## READING PASSAGE
* * * *

He discussed the idea of location, suggesting that, in many ways, it no longer matters in our global economy when connections spanning continents can be made instantaneously. However, he also pointed out that location does count, especially for places like Baton Rouge, because location can bring the advantage of proximity to regional investment clusters, laboratories and universities, which small companies can use to their benefit.

He also had suggestions for ways that universities – and the country as a whole – can maintain the lead America has traditionally enjoyed in many areas of research and development investments.

“For the U.S. to maintain competitiveness in the global community,” said Vest, “the number of science and engineering graduates needs to strengthen. Students should also have more opportunities to travel, interact or experience other countries – or at least be mentally prepared to do so.” This, Vest maintained, is the direction that career paths are headed.

Some LSU initiatives that address Vest’s concerns are the Center for Computation and Technology, which targets technological and computational innovation; the China Program, which provides LSU students with working knowledge of the current Chinese business and cultural environment; and LA-Stem, which works to increase the number of under-represented students receiving terminal degrees in the STEM – science, technology, engineering and mathematics – fields.

* * * *

## MATERIAL SUPPLIED

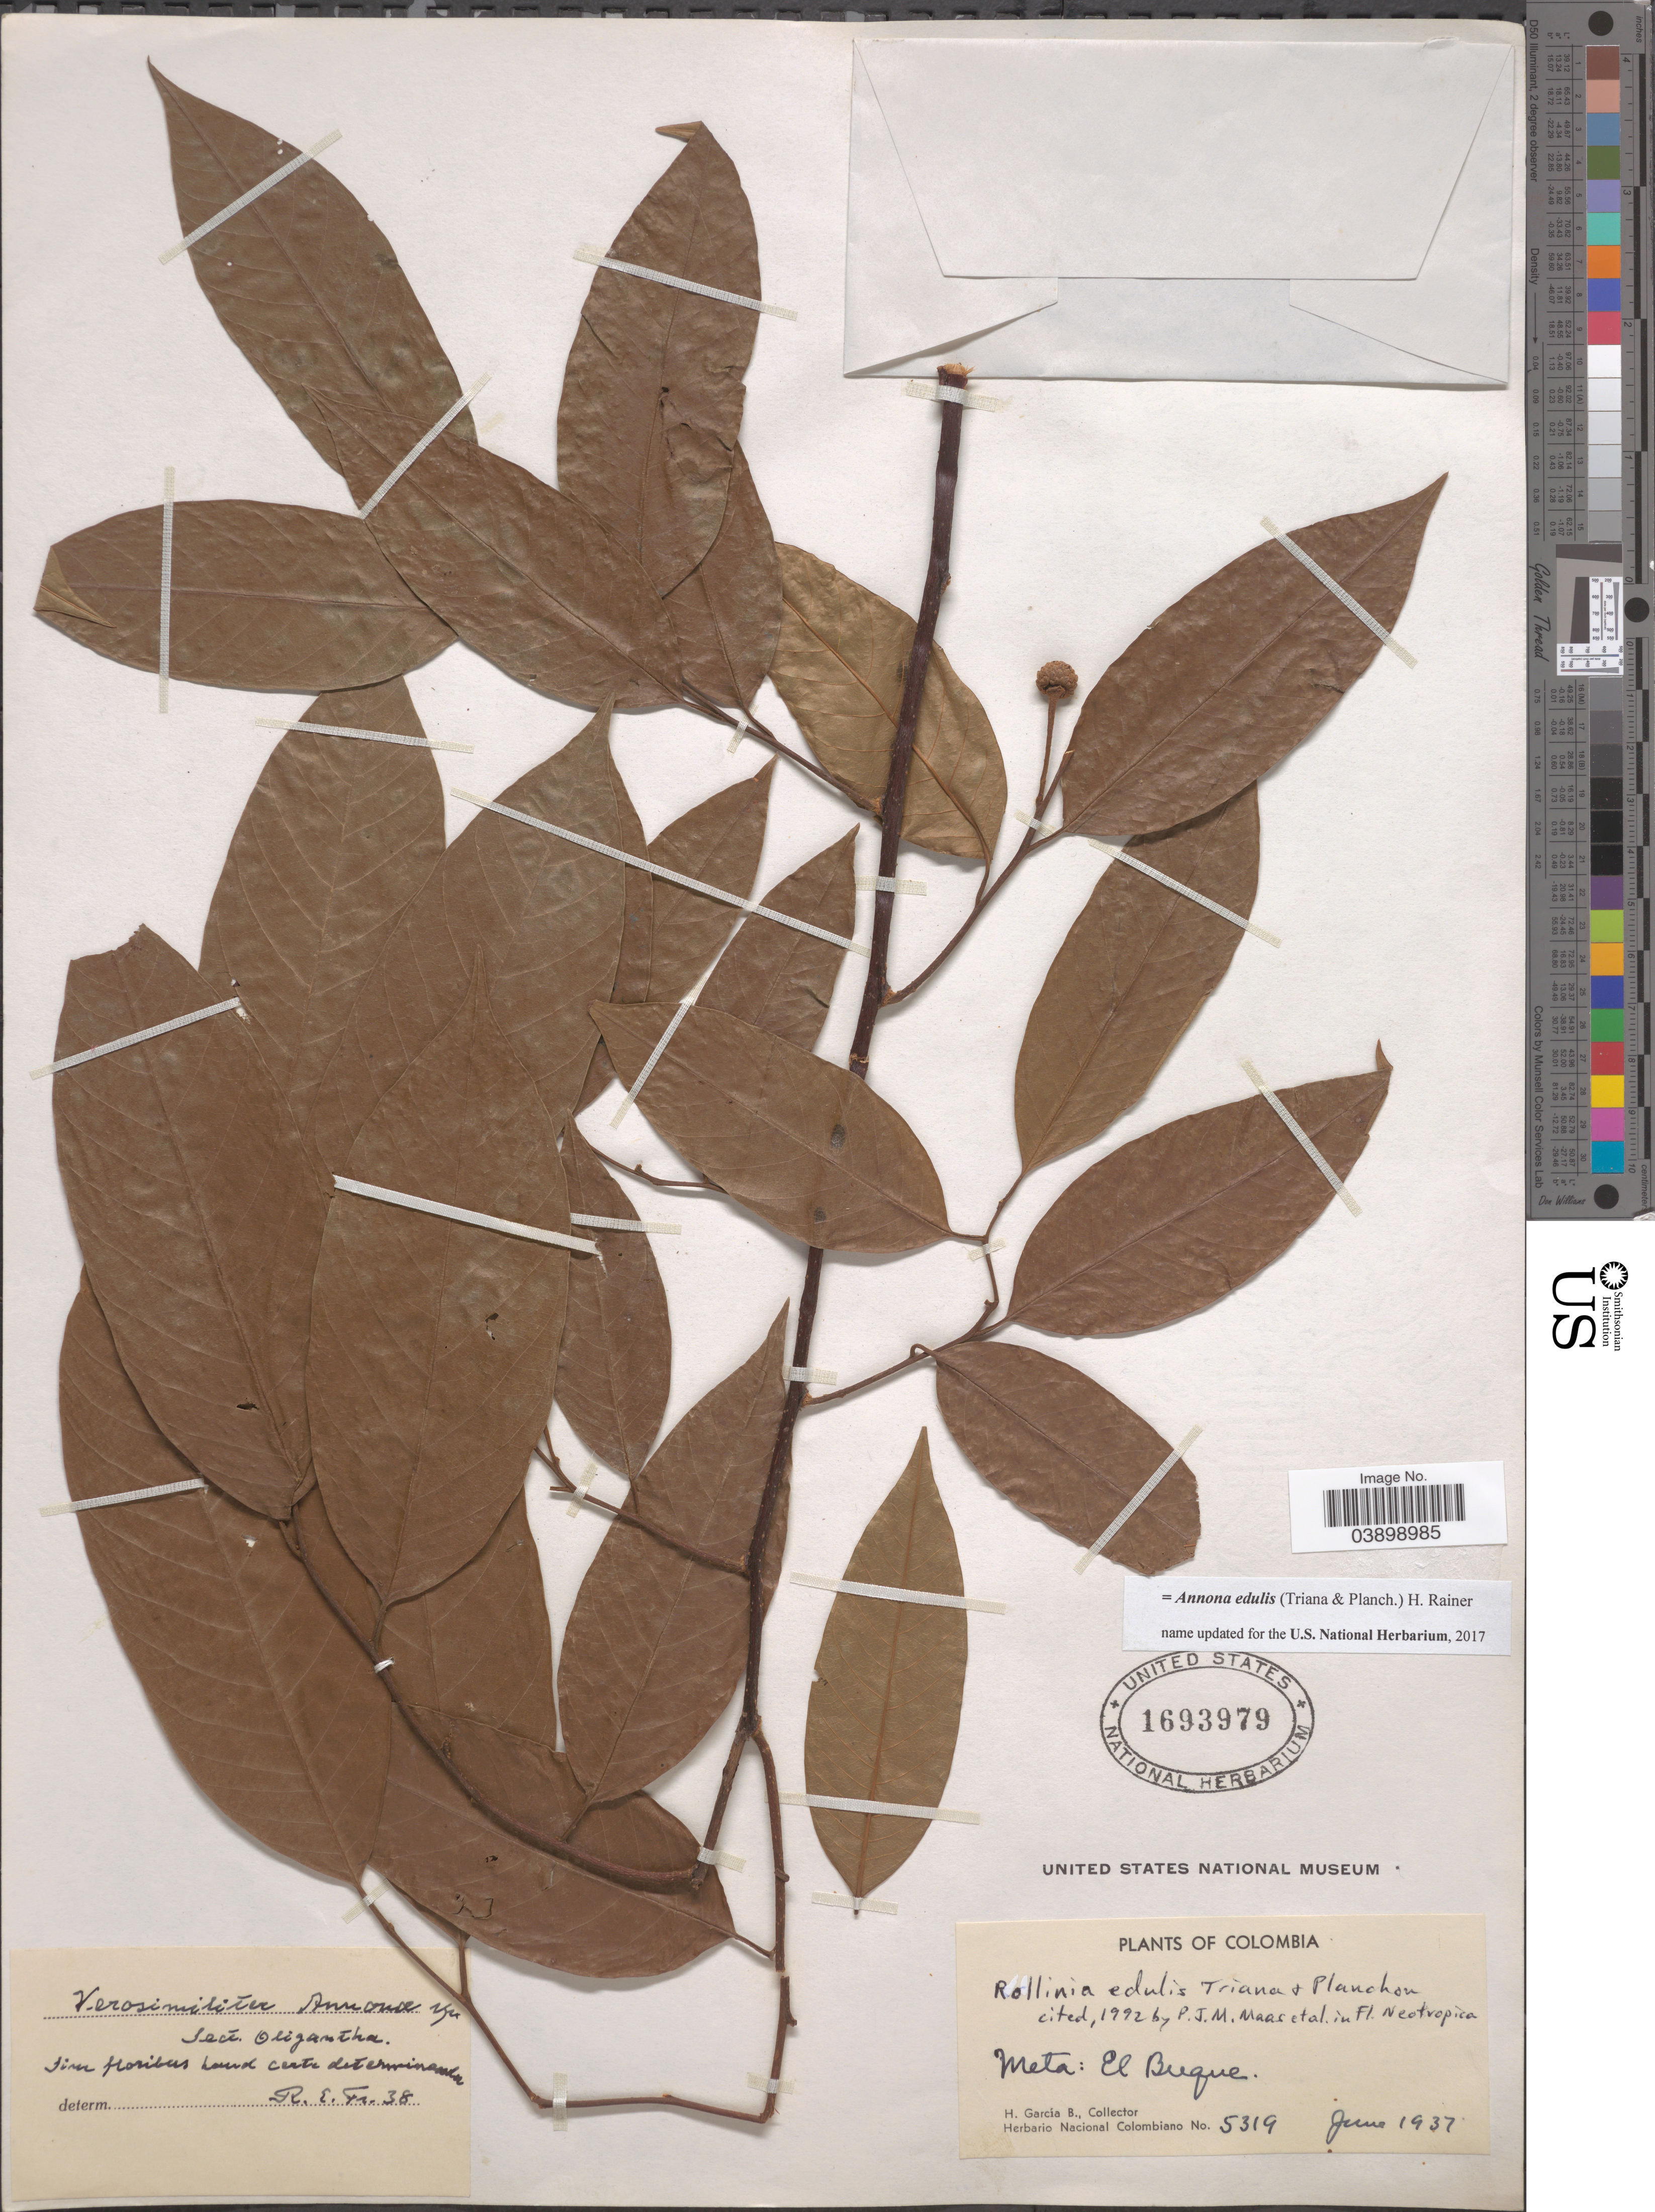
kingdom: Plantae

* * * *

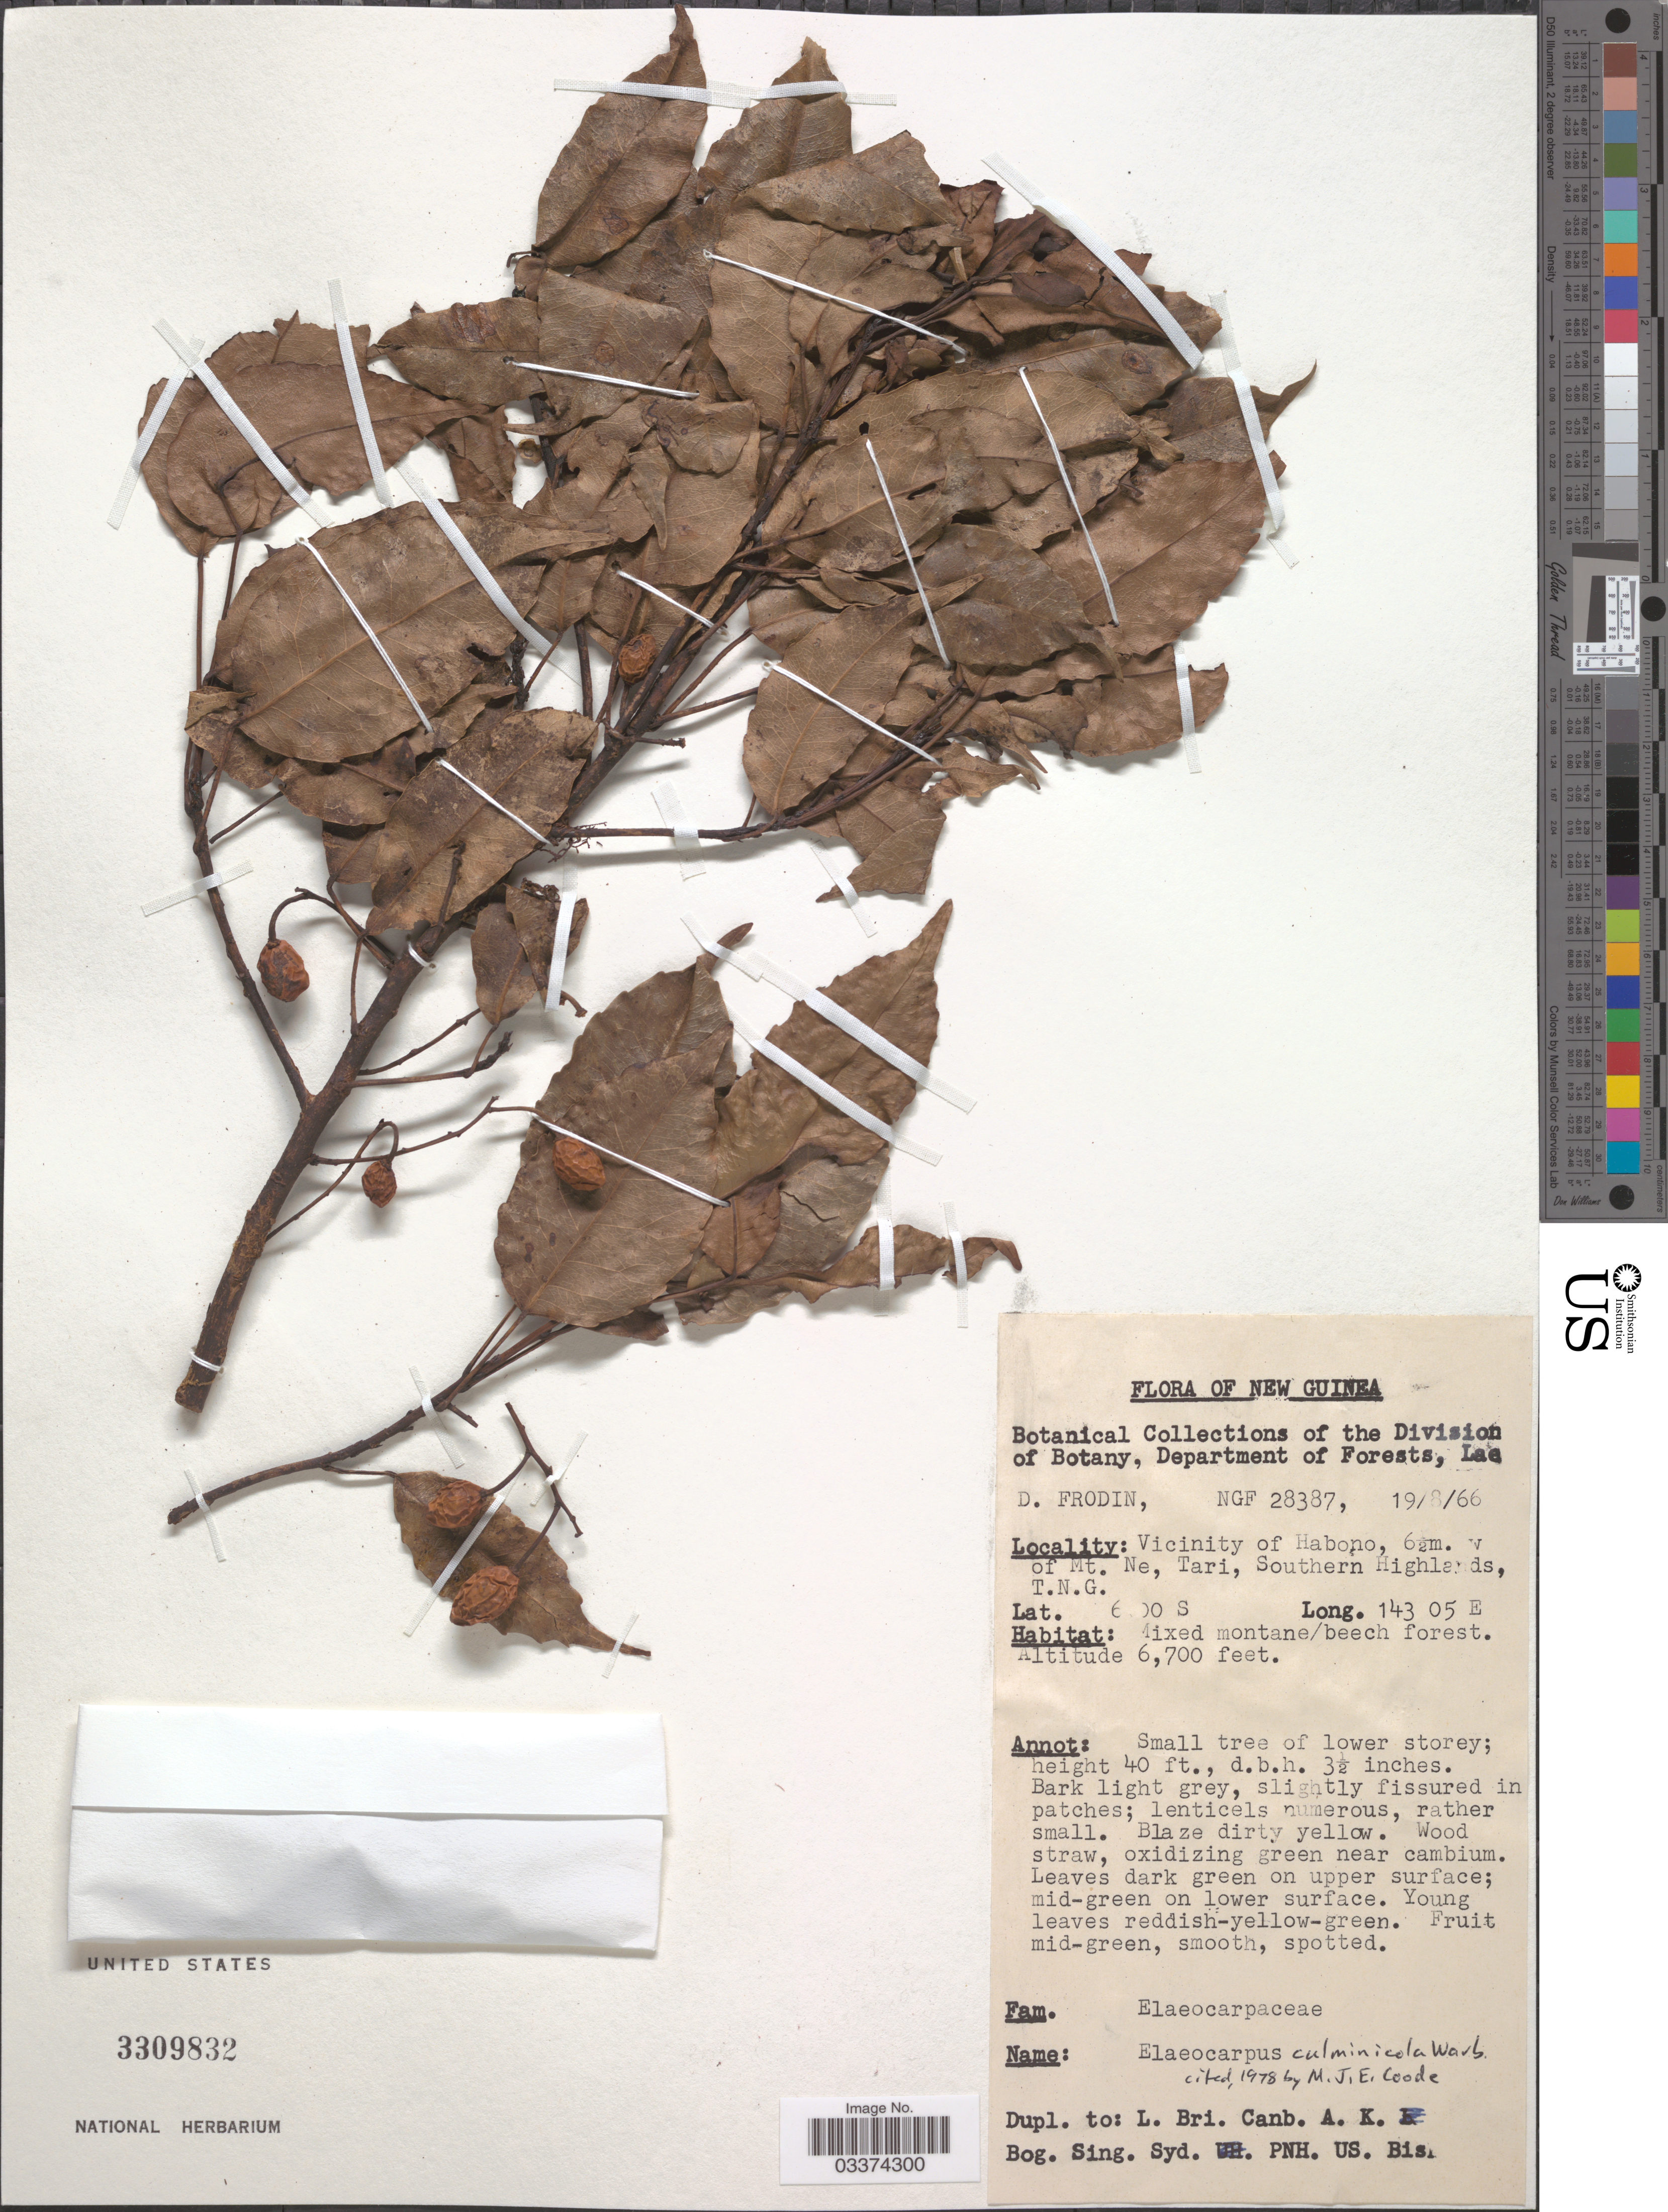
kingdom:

* * * *

## YOUR TASKS
• A. From the passage on Vest's talk, copy the words between "He also had" and "and development investments.", inclusive.
• B. For each statement below, say yes or no to whether it agrees with the passage on Vest's talk, and quote the deciding words of that passage. (i) Vest held that location has no importance at all in the global economy. (ii) Vest said the number of science and engineering graduates needs to strengthen for the U.S. to stay competitive. (iii) LA-Stem targets technological and computational innovation.

## SOLUTIONS IN ORDER
• A.
He also had suggestions for ways that universities – and the country as a whole – can maintain the lead America has traditionally enjoyed in many areas of research and development investments.

• B.
(i) No: "he also pointed out that location does count"
(ii) Yes: "the number of science and engineering graduates needs to strengthen"
(iii) No: "LA-Stem, which works to increase the number of under-represented students receiving terminal degrees in the STEM – science, technology, engineering and mathematics – fields"